Wednesday, June 16, 2010

Change Me or Change Them

There is a huge difference between a book that will change the reader’s life and one that the reader believes will change the lives of other people. At times, they may be one and the same, but consider the book that changes your life. You read through the book and by the time you reach the end you feel guilty or motivated or you view something differently than you have in the past. If it truly changes your life for the better, you might suggest that your friends read it. And consider the book you believe will change the lives of people you know. You read the book and see similarities between a character and some of your acquaintances. You begin to believe that if these acquaintances would read the book then they would see the error of their ways and make a change in their lives. You get on and send them a copy.

It seems to me that a lot of the Christian novels are written with the intent to be the kind of book that people believe will change the lives of other people. I think this is particularly true of authors writing Edgy Christian Fiction. One belief is that we should write fiction that appeals to the world if we’re going to reach the world with fiction. Right away that tells us that we’re writing outside of our platform. Assuming that we can target Christians with our marketing and we’re writing to non-Christians then what we’re hoping will happen is that Christians will encourage their non-Christian friends to read our work so that it will change their lives.
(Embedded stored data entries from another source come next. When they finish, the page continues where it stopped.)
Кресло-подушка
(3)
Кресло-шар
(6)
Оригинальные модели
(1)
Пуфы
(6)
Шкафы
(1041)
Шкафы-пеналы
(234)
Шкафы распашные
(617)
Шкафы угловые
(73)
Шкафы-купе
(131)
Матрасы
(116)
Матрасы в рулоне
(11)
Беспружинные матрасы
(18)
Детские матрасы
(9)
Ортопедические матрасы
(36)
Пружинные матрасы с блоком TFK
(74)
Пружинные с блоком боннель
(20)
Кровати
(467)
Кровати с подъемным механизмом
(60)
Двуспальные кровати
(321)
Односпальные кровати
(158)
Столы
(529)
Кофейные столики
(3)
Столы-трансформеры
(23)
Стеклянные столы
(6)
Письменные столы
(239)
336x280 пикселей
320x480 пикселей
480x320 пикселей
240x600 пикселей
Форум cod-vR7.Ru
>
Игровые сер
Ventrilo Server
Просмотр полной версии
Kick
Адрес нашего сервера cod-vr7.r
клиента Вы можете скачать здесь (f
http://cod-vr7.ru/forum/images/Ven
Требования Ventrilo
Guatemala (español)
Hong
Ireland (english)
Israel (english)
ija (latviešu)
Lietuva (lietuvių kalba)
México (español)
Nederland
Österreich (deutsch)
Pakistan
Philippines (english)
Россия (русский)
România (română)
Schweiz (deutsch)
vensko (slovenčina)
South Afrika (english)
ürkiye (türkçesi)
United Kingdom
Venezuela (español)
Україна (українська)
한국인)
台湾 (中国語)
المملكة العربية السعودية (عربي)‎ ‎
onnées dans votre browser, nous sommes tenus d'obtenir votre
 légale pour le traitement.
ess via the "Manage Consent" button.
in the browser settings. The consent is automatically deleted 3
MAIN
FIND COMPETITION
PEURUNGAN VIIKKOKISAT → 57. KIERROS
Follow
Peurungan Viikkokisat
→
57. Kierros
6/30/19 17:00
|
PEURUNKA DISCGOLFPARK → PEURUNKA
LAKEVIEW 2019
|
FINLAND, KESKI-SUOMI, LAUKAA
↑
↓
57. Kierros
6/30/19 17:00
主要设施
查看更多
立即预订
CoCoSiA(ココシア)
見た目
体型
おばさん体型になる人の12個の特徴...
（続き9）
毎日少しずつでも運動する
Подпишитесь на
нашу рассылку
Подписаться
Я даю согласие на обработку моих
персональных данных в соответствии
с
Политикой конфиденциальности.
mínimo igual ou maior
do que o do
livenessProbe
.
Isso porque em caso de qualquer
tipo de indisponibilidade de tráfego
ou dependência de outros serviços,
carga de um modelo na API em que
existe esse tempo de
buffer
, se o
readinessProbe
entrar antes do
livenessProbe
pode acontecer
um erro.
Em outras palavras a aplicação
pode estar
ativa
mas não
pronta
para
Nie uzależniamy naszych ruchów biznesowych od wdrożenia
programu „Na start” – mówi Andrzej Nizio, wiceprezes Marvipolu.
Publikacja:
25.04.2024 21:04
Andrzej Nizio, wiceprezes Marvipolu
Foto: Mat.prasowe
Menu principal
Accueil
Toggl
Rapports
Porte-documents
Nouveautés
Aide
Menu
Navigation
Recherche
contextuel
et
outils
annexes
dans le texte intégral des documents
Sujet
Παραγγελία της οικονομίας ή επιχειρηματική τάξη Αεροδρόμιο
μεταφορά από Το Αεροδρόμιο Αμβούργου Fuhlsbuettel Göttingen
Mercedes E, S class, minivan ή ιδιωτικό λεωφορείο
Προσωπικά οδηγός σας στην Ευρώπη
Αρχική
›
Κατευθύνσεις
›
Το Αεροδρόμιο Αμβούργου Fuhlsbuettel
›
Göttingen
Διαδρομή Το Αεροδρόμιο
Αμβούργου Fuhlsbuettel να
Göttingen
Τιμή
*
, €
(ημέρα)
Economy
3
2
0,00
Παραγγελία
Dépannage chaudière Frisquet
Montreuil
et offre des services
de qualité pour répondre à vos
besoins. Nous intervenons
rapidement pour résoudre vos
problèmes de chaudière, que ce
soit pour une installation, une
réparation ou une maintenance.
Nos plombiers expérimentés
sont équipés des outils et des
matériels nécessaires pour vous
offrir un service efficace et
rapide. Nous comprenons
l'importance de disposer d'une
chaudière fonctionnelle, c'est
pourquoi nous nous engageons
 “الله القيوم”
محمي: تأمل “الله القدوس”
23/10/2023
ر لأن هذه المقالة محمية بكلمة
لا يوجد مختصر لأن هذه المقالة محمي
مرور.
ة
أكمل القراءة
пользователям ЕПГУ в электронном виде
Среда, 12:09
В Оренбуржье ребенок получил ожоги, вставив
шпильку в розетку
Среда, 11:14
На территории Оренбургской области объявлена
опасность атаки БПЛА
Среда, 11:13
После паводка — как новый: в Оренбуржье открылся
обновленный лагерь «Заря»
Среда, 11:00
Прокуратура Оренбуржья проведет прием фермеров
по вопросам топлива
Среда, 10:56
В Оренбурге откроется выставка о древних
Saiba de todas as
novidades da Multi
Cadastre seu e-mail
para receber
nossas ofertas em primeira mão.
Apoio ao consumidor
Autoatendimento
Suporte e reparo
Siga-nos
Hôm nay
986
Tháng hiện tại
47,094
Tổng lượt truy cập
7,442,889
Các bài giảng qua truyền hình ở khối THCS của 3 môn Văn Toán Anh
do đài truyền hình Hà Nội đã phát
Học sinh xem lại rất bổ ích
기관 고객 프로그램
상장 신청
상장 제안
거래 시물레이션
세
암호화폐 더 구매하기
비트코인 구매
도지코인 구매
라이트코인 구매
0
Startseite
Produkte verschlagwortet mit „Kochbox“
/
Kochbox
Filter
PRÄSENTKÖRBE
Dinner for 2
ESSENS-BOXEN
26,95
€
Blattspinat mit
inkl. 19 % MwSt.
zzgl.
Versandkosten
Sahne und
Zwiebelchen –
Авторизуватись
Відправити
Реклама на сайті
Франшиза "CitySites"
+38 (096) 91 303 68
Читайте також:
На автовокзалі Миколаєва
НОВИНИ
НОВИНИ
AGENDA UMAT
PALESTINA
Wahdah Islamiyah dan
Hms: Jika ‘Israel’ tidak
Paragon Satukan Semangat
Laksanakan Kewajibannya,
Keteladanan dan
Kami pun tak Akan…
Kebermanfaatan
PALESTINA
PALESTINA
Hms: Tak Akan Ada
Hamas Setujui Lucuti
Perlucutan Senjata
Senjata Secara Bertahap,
While our intentions to may be good in trying to change others, we are more likely to have an impact on the lives of the people we can actually reach with our writing. But if the people we can reach are Christians, then why do they need to change? Therein lies a potential problem. Writers are hesitant to call for change within the Christian community because it may require that they change their own lives. The things that other Christians are doing wrong are things that the writers are doing wrong as well. It is so much easier to point our finger at the lost world and talk of how wrong they are than to examine ourselves and identify what we are doing wrong.